# TASK REQUIREMENTS
Copy each line below containing "Adhesive".

# DATASET ENTRIES
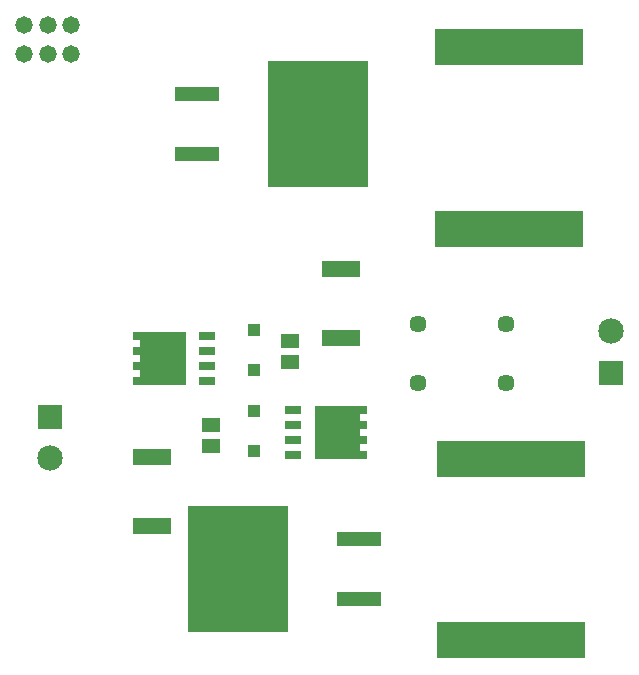
<source format=gbr>
G04*
G04 #@! TF.GenerationSoftware,Altium Limited,Altium Designer,23.0.1 (38)*
G04*
G04 Layer_Color=8388736*
%FSLAX44Y44*%
%MOMM*%
G71*
G04*
G04 #@! TF.SameCoordinates,E0B9C1ED-34CA-4D35-9301-72E17DFC46F4*
G04*
G04*
G04 #@! TF.FilePolarity,Negative*
G04*
G01*
G75*
%ADD19R,12.5000X3.1500*%
%ADD20R,3.3082X1.3549*%
%ADD23R,3.7072X1.2192*%
%ADD24R,8.5832X10.6932*%
%ADD25C,3.4342*%
%ADD26R,1.3720X0.7100*%
%ADD27R,1.5532X1.2032*%
%ADD28R,1.0532X1.0532*%
%ADD29C,1.4532*%
%ADD30C,2.1532*%
%ADD31R,2.1532X2.1532*%
%ADD32C,1.4732*%
G36*
X1379595Y574935D02*
X1335195D01*
Y582035D01*
X1341095D01*
Y587635D01*
X1335195D01*
Y594735D01*
X1341095D01*
Y600335D01*
X1335195D01*
Y607435D01*
X1341095D01*
Y613035D01*
X1335195D01*
Y620135D01*
X1379595D01*
Y574935D01*
D02*
G37*
G36*
X1532920Y550170D02*
X1527020D01*
Y544570D01*
X1532920D01*
Y537470D01*
X1527020D01*
Y531870D01*
X1532920D01*
Y524770D01*
X1527020D01*
Y519170D01*
X1532920D01*
Y512070D01*
X1488520D01*
Y557270D01*
X1532920D01*
Y550170D01*
D02*
G37*
D19*
X1653540Y707390D02*
D03*
Y860890D02*
D03*
X1654810Y512360D02*
D03*
Y358860D02*
D03*
D20*
X1511300Y614633D02*
D03*
Y673147D02*
D03*
X1351280Y514397D02*
D03*
Y455883D02*
D03*
D23*
X1389380Y821690D02*
D03*
Y770890D02*
D03*
X1526540Y393700D02*
D03*
Y444500D02*
D03*
D24*
X1491880Y796290D02*
D03*
X1424040Y419100D02*
D03*
D25*
X1507945Y531495D02*
D03*
X1360170Y600710D02*
D03*
D26*
X1470660Y515620D02*
D03*
Y528320D02*
D03*
Y541020D02*
D03*
Y553720D02*
D03*
X1397455Y616585D02*
D03*
Y603885D02*
D03*
Y591185D02*
D03*
Y578485D02*
D03*
D27*
X1468120Y594360D02*
D03*
Y612360D02*
D03*
X1400810Y541130D02*
D03*
Y523130D02*
D03*
D28*
X1437640Y519190D02*
D03*
Y552690D02*
D03*
Y621270D02*
D03*
Y587770D02*
D03*
D29*
X1651000Y626980D02*
D03*
Y576980D02*
D03*
X1576070Y626980D02*
D03*
Y576980D02*
D03*
D30*
X1739900Y620470D02*
D03*
X1264460Y513360D02*
D03*
D31*
X1739900Y585470D02*
D03*
X1264460Y548360D02*
D03*
D32*
X1242500Y855000D02*
D03*
X1262500D02*
D03*
X1282500D02*
D03*
Y880000D02*
D03*
X1262500D02*
D03*
X1242500D02*
D03*
X1435000Y407500D02*
D03*
X1412500Y427500D02*
D03*
X1435000D02*
D03*
Y447500D02*
D03*
X1413000Y447250D02*
D03*
X1412750Y408000D02*
D03*
M02*

</source>
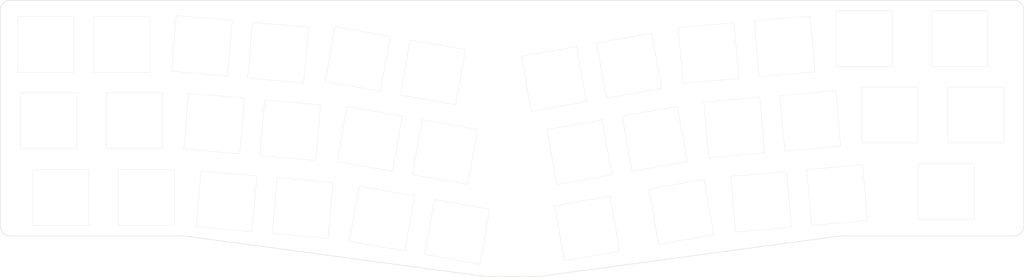
<source format=kicad_pcb>
(kicad_pcb (version 20221018) (generator pcbnew)

  (general
    (thickness 1.6)
  )

  (paper "A4")
  (layers
    (0 "F.Cu" signal)
    (31 "B.Cu" signal)
    (32 "B.Adhes" user "B.Adhesive")
    (33 "F.Adhes" user "F.Adhesive")
    (34 "B.Paste" user)
    (35 "F.Paste" user)
    (36 "B.SilkS" user "B.Silkscreen")
    (37 "F.SilkS" user "F.Silkscreen")
    (38 "B.Mask" user)
    (39 "F.Mask" user)
    (40 "Dwgs.User" user "User.Drawings")
    (41 "Cmts.User" user "User.Comments")
    (42 "Eco1.User" user "User.Eco1")
    (43 "Eco2.User" user "User.Eco2")
    (44 "Edge.Cuts" user)
    (45 "Margin" user)
    (46 "B.CrtYd" user "B.Courtyard")
    (47 "F.CrtYd" user "F.Courtyard")
    (48 "B.Fab" user)
    (49 "F.Fab" user)
    (50 "User.1" user)
    (51 "User.2" user)
    (52 "User.3" user)
    (53 "User.4" user)
    (54 "User.5" user)
    (55 "User.6" user)
    (56 "User.7" user)
    (57 "User.8" user)
    (58 "User.9" user)
  )

  (setup
    (pad_to_mask_clearance 0)
    (pcbplotparams
      (layerselection 0x0001000_7ffffffe)
      (plot_on_all_layers_selection 0x0000000_00000000)
      (disableapertmacros false)
      (usegerberextensions false)
      (usegerberattributes true)
      (usegerberadvancedattributes true)
      (creategerberjobfile true)
      (dashed_line_dash_ratio 12.000000)
      (dashed_line_gap_ratio 3.000000)
      (svgprecision 4)
      (plotframeref false)
      (viasonmask false)
      (mode 1)
      (useauxorigin false)
      (hpglpennumber 1)
      (hpglpenspeed 20)
      (hpglpendiameter 15.000000)
      (dxfpolygonmode true)
      (dxfimperialunits true)
      (dxfusepcbnewfont true)
      (psnegative false)
      (psa4output false)
      (plotreference true)
      (plotvalue true)
      (plotinvisibletext false)
      (sketchpadsonfab false)
      (subtractmaskfromsilk false)
      (outputformat 3)
      (mirror false)
      (drillshape 0)
      (scaleselection 1)
      (outputdirectory "")
    )
  )

  (net 0 "")

  (footprint "custom-parts:MX_1U_Plate" (layer "F.Cu") (at 178.806405 48.48031 10))

  (footprint "custom-parts:MX_1U_Plate" (layer "F.Cu") (at 224.480849 62.407392 5))

  (footprint "custom-parts:MX_1U_Plate" (layer "F.Cu") (at 76.650102 63.536433 -5))

  (footprint "custom-parts:MX_1U_Plate" (layer "F.Cu") (at 92.582566 45.842489 -5))

  (footprint "custom-parts:MX_1U_Plate" (layer "F.Cu") (at 73.566042 44.143845 -5))

  (footprint "custom-parts:MX_1U_Plate" (layer "F.Cu") (at 59.305814 81.730505))

  (footprint "custom-parts:MX_1U_Plate" (layer "F.Cu") (at 191.848552 84.984427 10))

  (footprint "custom-parts:MX_1U_Plate" (layer "F.Cu") (at 231.170177 80.935497 5))

  (footprint "custom-parts:MX_1U_Plate" (layer "F.Cu") (at 137.681244 90.833227 -10))

  (footprint "custom-parts:MX_1U_Plate" (layer "F.Cu") (at 262.1915 42.1005))

  (footprint "custom-parts:MX_1U_Plate" (layer "F.Cu") (at 166.431957 70.062747 10))

  (footprint "custom-parts:MX_1U_Plate" (layer "F.Cu") (at 37.874564 81.730505))

  (footprint "custom-parts:MX_1U_Plate" (layer "F.Cu") (at 34.8615 62.611))

  (footprint "custom-parts:MX_1U_Plate" (layer "F.Cu") (at 218.076156 43.844963 5))

  (footprint "custom-parts:MX_1U_Plate" (layer "F.Cu") (at 266.2555 61.1505))

  (footprint "custom-parts:MX_1U_Plate" (layer "F.Cu") (at 238.360089 42.106505))

  (footprint "custom-parts:MX_1U_Plate" (layer "F.Cu") (at 34.163 43.561))

  (footprint "custom-parts:MX_1U_Plate" (layer "F.Cu") (at 115.873097 67.625761 -10))

  (footprint "custom-parts:MX_1U_Plate" (layer "F.Cu") (at 53.213 43.561))

  (footprint "custom-parts:MX_1U_Plate" (layer "F.Cu") (at 168.351339 89.096505 10))

  (footprint "custom-parts:MX_1U_Plate" (layer "F.Cu") (at 185.192545 66.754748 10))

  (footprint "custom-parts:MX_1U_Plate" (layer "F.Cu") (at 131.627134 51.023054 -10))

  (footprint "custom-parts:MX_1U_Plate" (layer "F.Cu") (at 112.866547 47.715056 -10))

  (footprint "custom-parts:MX_1U_Plate" (layer "F.Cu") (at 212.192669 82.595813 5))

  (footprint "custom-parts:MX_1U_Plate" (layer "F.Cu") (at 134.633685 70.933759 -10))

  (footprint "custom-parts:MX_1U_Plate" (layer "F.Cu") (at 258.826 80.206505))

  (footprint "custom-parts:MX_1U_Plate" (layer "F.Cu") (at 244.7925 61.1505))

  (footprint "custom-parts:MX_1U_Plate" (layer "F.Cu") (at 79.734164 82.929021 -5))

  (footprint "custom-parts:MX_1U_Plate" (layer "F.Cu") (at 56.29275 62.611))

  (footprint "custom-parts:MX_1U_Plate" (layer "F.Cu") (at 118.920656 87.52523 -10))

  (footprint "custom-parts:MX_1U_Plate" (layer "F.Cu") (at 199.098646 45.505278 5))

  (footprint "custom-parts:MX_1U_Plate" (layer "F.Cu") (at 205.503341 64.067709 5))

  (footprint "custom-parts:MX_1U_Plate" (layer "F.Cu") (at 95.627612 65.19675 -5))

  (footprint "custom-parts:MX_1U_Plate" (layer "F.Cu") (at 160.045818 51.788308 10))

  (footprint "custom-parts:MX_1U_Plate" (layer "F.Cu") (at 98.711672 84.589338 -5))

  (gr_arc (start 22.78 96.393) (mid 21.012233 95.660767) (end 20.28 93.893)
    (stroke (width 0.1) (type default)) (layer "Edge.Cuts") (tstamp 024f327a-caac-4958-b777-5c3ed1bdacb0))
  (gr_line (start 229.8935 96.393) (end 273.177 96.393)
    (stroke (width 0.1) (type default)) (layer "Edge.Cuts") (tstamp 0661903a-f3cf-4cfd-ba55-4bbee1dfe1f8))
  (gr_line (start 147.9785 106.553) (end 154.3285 106.553)
    (stroke (width 0.1) (type default)) (layer "Edge.Cuts") (tstamp 1fee9748-6cde-4642-a77d-64847f74ebca))
  (gr_line (start 154.3285 106.553) (end 229.8935 96.393)
    (stroke (width 0.1) (type default)) (layer "Edge.Cuts") (tstamp 3c8cce94-e065-47b9-b7ac-928c25c53da6))
  (gr_arc (start 20.28 40.092) (mid 21.012233 38.324233) (end 22.78 37.592)
    (stroke (width 0.1) (type default)) (layer "Edge.Cuts") (tstamp 56728903-4c82-44cd-b093-9e557cba4aa9))
  (gr_line (start 66.0635 96.393) (end 141.6285 106.553)
    (stroke (width 0.1) (type default)) (layer "Edge.Cuts") (tstamp 74238057-4689-4668-80df-d13298437ba5))
  (gr_line (start 275.677 40.092) (end 275.677 93.893)
    (stroke (width 0.1) (type default)) (layer "Edge.Cuts") (tstamp 8125c4e0-43fd-4a4c-baf9-6202dd529aea))
  (gr_line (start 22.78 96.393) (end 66.0635 96.393)
    (stroke (width 0.1) (type default)) (layer "Edge.Cuts") (tstamp a38a5f51-0b12-48c9-a94a-dd3f9255aaa9))
  (gr_line (start 20.28 93.893) (end 20.28 40.092)
    (stroke (width 0.1) (type default)) (layer "Edge.Cuts") (tstamp bc5073f0-111a-4635-82f6-e9b0bbe7eb57))
  (gr_arc (start 275.677 93.893) (mid 274.944767 95.660767) (end 273.177 96.393)
    (stroke (width 0.1) (type default)) (layer "Edge.Cuts") (tstamp d45addf5-9948-48f7-b6bd-aeaefa4f3cfe))
  (gr_arc (start 273.177 37.592) (mid 274.944767 38.324233) (end 275.677 40.092)
    (stroke (width 0.1) (type default)) (layer "Edge.Cuts") (tstamp d825b0a9-2437-406e-b443-0f55c79ae6ed))
  (gr_line (start 22.78 37.592) (end 273.177 37.592)
    (stroke (width 0.1) (type default)) (layer "Edge.Cuts") (tstamp f4f52926-027b-4583-8e01-9a4923262dfc))
  (gr_line (start 141.6285 106.553) (end 147.9785 106.553)
    (stroke (width 0.1) (type default)) (layer "Edge.Cuts") (tstamp fad56422-7b06-433b-9370-e12c0504fb6c))
  (gr_line (start 147.9785 37.592) (end 147.9785 96.5835)
    (stroke (width 0.1) (type default)) (layer "User.9") (tstamp 506ee188-c5bc-4a3e-bd68-34e5ef9b2172))
  (gr_line (start 273.177 96.393) (end 22.78 96.393)
    (stroke (width 0.1) (type default)) (layer "User.9") (tstamp 8e993b0a-868b-4469-b470-4bbe5f043f2a))
  (gr_line (start 147.9785 96.5835) (end 147.9785 106.553)
    (stroke (width 0.15) (type default)) (layer "User.9") (tstamp e36f80a1-5af3-4f88-b36b-189c5bad2154))

)

</source>
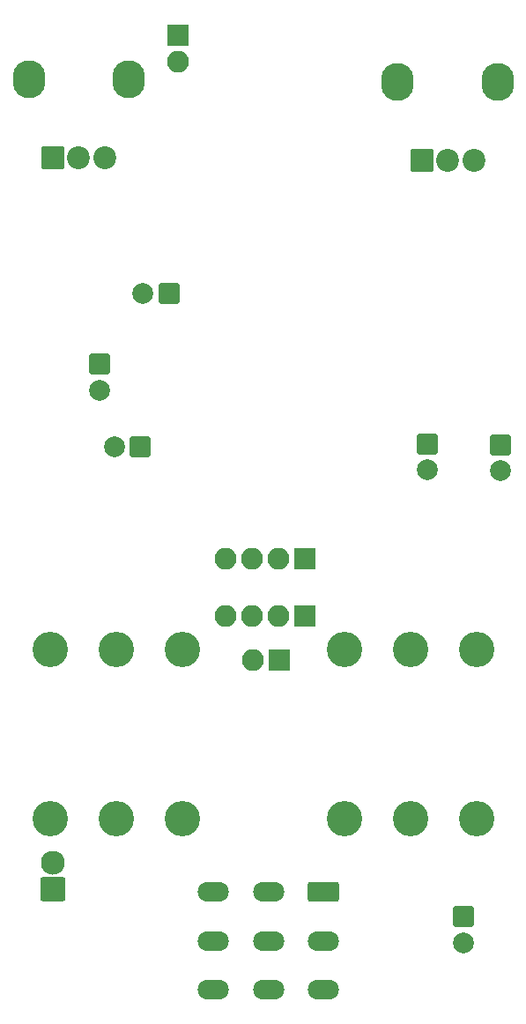
<source format=gbr>
%TF.GenerationSoftware,KiCad,Pcbnew,7.0.2-6a45011f42~172~ubuntu22.04.1*%
%TF.CreationDate,2023-05-29T17:51:51+01:00*%
%TF.ProjectId,little-angel-v3-SMD,6c697474-6c65-42d6-916e-67656c2d7633,rev?*%
%TF.SameCoordinates,Original*%
%TF.FileFunction,Soldermask,Bot*%
%TF.FilePolarity,Negative*%
%FSLAX46Y46*%
G04 Gerber Fmt 4.6, Leading zero omitted, Abs format (unit mm)*
G04 Created by KiCad (PCBNEW 7.0.2-6a45011f42~172~ubuntu22.04.1) date 2023-05-29 17:51:51*
%MOMM*%
%LPD*%
G01*
G04 APERTURE LIST*
G04 Aperture macros list*
%AMRoundRect*
0 Rectangle with rounded corners*
0 $1 Rounding radius*
0 $2 $3 $4 $5 $6 $7 $8 $9 X,Y pos of 4 corners*
0 Add a 4 corners polygon primitive as box body*
4,1,4,$2,$3,$4,$5,$6,$7,$8,$9,$2,$3,0*
0 Add four circle primitives for the rounded corners*
1,1,$1+$1,$2,$3*
1,1,$1+$1,$4,$5*
1,1,$1+$1,$6,$7*
1,1,$1+$1,$8,$9*
0 Add four rect primitives between the rounded corners*
20,1,$1+$1,$2,$3,$4,$5,0*
20,1,$1+$1,$4,$5,$6,$7,0*
20,1,$1+$1,$6,$7,$8,$9,0*
20,1,$1+$1,$8,$9,$2,$3,0*%
G04 Aperture macros list end*
%ADD10RoundRect,0.200000X1.300000X0.750000X-1.300000X0.750000X-1.300000X-0.750000X1.300000X-0.750000X0*%
%ADD11O,3.000000X1.900000*%
%ADD12RoundRect,0.200000X-0.850000X0.850000X-0.850000X-0.850000X0.850000X-0.850000X0.850000X0.850000X0*%
%ADD13O,2.100000X2.100000*%
%ADD14C,3.400000*%
%ADD15RoundRect,0.200000X-0.800000X0.800000X-0.800000X-0.800000X0.800000X-0.800000X0.800000X0.800000X0*%
%ADD16C,2.000000*%
%ADD17RoundRect,0.200000X1.000000X0.950000X-1.000000X0.950000X-1.000000X-0.950000X1.000000X-0.950000X0*%
%ADD18C,2.300000*%
%ADD19RoundRect,0.200000X-0.850000X-0.850000X0.850000X-0.850000X0.850000X0.850000X-0.850000X0.850000X0*%
%ADD20O,3.120000X3.640000*%
%ADD21RoundRect,0.200000X0.900000X0.900000X-0.900000X0.900000X-0.900000X-0.900000X0.900000X-0.900000X0*%
%ADD22C,2.200000*%
%ADD23RoundRect,0.200000X0.800000X0.800000X-0.800000X0.800000X-0.800000X-0.800000X0.800000X-0.800000X0*%
G04 APERTURE END LIST*
D10*
%TO.C,SW1*%
X148550000Y-137825000D03*
D11*
X143250000Y-137825000D03*
X137950000Y-137825000D03*
X148550000Y-142525000D03*
X143250000Y-142550000D03*
X137950000Y-142525000D03*
X148550000Y-147225000D03*
X143250000Y-147225000D03*
X137950000Y-147225000D03*
%TD*%
D12*
%TO.C,J3*%
X144300000Y-115550000D03*
D13*
X141760000Y-115550000D03*
%TD*%
D14*
%TO.C,J1*%
X156910000Y-114550000D03*
X156910000Y-130780000D03*
X163260000Y-114550000D03*
X163260000Y-130780000D03*
X150560000Y-114550000D03*
X150560000Y-130780000D03*
%TD*%
D12*
%TO.C,JOVGI1*%
X146700000Y-111350000D03*
D13*
X144160000Y-111350000D03*
X141620000Y-111350000D03*
X139080000Y-111350000D03*
%TD*%
D12*
%TO.C,JOVGI2*%
X146700000Y-105800000D03*
D13*
X144160000Y-105800000D03*
X141620000Y-105800000D03*
X139080000Y-105800000D03*
%TD*%
D15*
%TO.C,C19*%
X162000000Y-140200000D03*
D16*
X162000000Y-142700000D03*
%TD*%
D17*
%TO.C,D1*%
X122500000Y-137540000D03*
D18*
X122500000Y-135000000D03*
%TD*%
D14*
%TO.C,J4*%
X128660000Y-130780000D03*
X128660000Y-114550000D03*
X122310000Y-130780000D03*
X122310000Y-114550000D03*
X135010000Y-130780000D03*
X135010000Y-114550000D03*
%TD*%
D19*
%TO.C,J2*%
X134510000Y-55550000D03*
D13*
X134510000Y-58090000D03*
%TD*%
D20*
%TO.C,RV2*%
X120210000Y-59775000D03*
X129810000Y-59775000D03*
D21*
X122510000Y-67275000D03*
D22*
X125010000Y-67275000D03*
X127510000Y-67275000D03*
%TD*%
D16*
%TO.C,C8*%
X158510000Y-97300000D03*
D15*
X158510000Y-94800000D03*
%TD*%
D23*
%TO.C,C3*%
X133692380Y-80300000D03*
D16*
X131192380Y-80300000D03*
%TD*%
D20*
%TO.C,RV1*%
X155660000Y-60050000D03*
X165260000Y-60050000D03*
D21*
X157960000Y-67550000D03*
D22*
X160460000Y-67550000D03*
X162960000Y-67550000D03*
%TD*%
D15*
%TO.C,C5*%
X127010000Y-87117621D03*
D16*
X127010000Y-89617621D03*
%TD*%
D15*
%TO.C,C6*%
X165510000Y-94867621D03*
D16*
X165510000Y-97367621D03*
%TD*%
D23*
%TO.C,C4*%
X130942380Y-95050000D03*
D16*
X128442380Y-95050000D03*
%TD*%
M02*

</source>
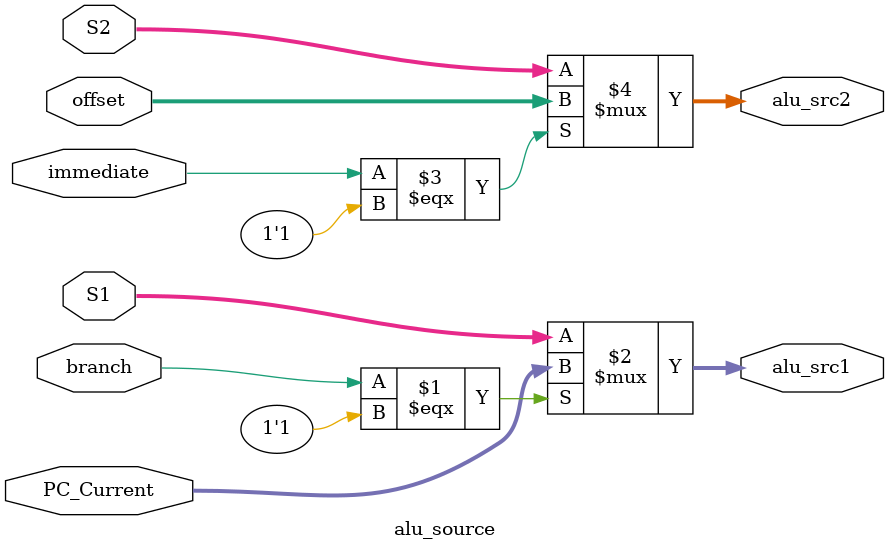
<source format=v>
module alu_source(immediate,branch,PC_Current,S1,S2,offset,alu_src1,alu_src2);
	input immediate,branch;
    input [7:0]S2,S1,offset;
    input [7:0] PC_Current;
  	output [7:0]alu_src1,alu_src2;
  	assign alu_src1 = (branch === 1'b1) ? PC_Current : S1;
  	assign alu_src2 = (immediate === 1'b1) ? offset : S2;
endmodule

</source>
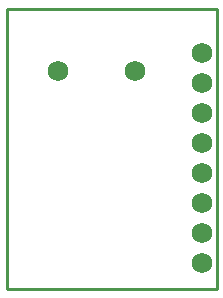
<source format=gbs>
G04 Layer_Color=16711935*
%FSLAX25Y25*%
%MOIN*%
G70*
G01*
G75*
%ADD12C,0.01000*%
%ADD16C,0.06800*%
D12*
X-0Y0D02*
Y93504D01*
Y0D02*
X0Y0D01*
X70000D01*
Y93504D01*
X70000Y93504D02*
X70000Y93504D01*
X-0Y93504D02*
X70000D01*
D16*
X17083Y72835D02*
D03*
X42673D02*
D03*
X65000Y28740D02*
D03*
Y38740D02*
D03*
Y48740D02*
D03*
Y58740D02*
D03*
Y8740D02*
D03*
Y18740D02*
D03*
Y68740D02*
D03*
Y78740D02*
D03*
M02*

</source>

# EXERCISE ANSWER
    (32 "B.Adhes" user "B.Adhesive")
    (33 "F.Adhes" user "F.Adhesive")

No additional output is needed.